Turns out we weren’t the only ones captivated by Time Warner Cable and Fox’s intense negotiations at the end of ’09. After three sleepless days and sleepless night, negotiations continued on Fox’s lot. Then Danny DeVito happened by. “He poked his head into the conference room because he wanted to see the action of a big negotiation,” Time Warner Cable chief programming officer Melinda Witmer relayed during the WICT conference Mon. “‘Wow! This is what a negotiation looks like awesome!’ We were stunned.”
Reflecting on advice she’s received over the years, Witmer said something the late Fred Dressler once said was “utterly transforming” for her. It was her first solo flight leading a major programming negotiation. TWC’s former chief programming head Dressler told her not to be nervous, trust herself, but “most importantly, just make it up. Believe me, the other guy has no ideas what he’s doing either.”
“I was astonished to hear this iconic negotiator tell me that he never knew exactly what he was doing,” Witmer said, explaining that he gave her more confidence and a sense of freedom.

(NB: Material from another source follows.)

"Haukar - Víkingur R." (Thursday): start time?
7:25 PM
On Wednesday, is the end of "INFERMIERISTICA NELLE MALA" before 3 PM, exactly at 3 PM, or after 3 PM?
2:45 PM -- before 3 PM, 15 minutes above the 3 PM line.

At another WICT panel, Cox vp, content acquisition Kathy Payne and MTVN evp, content distribution & marketing Denise Denson talked about the art of the deal. Denson said a renewal is a 9-month process for MTVN, with the first 3 months spent internally on expectations and the outlook as well as on a legal draft. Something MTVN now does is spend a significant amount of time talking about what it will do if no deal gets done—something that wasn’t in its plan 5 years ago, she said.
Both acknowledged that it’s become harder to get deals done because they are more complicated. And sometimes, the arguments are spent on details that never end up mattering much. When a deal is done, it sounds like it is rare anyone walks away from the table feeling like a winner immediately.
“I don’t know if I ever finish a deal and thing it’s just a great deal,” said Payne. “You always look at it and wish you’d gotten more. Some deals have more remorse than others. But right when you do it, you always look at what you didn’t get. There are always moments along the way that get disagreeable.”
But she cautioned that not all deals will be high profile, contentious disputes. “In the end, customers think it’s just a fight between 2 big companies,” Payne said. “I think we need to do our best to come to terms and be creative.”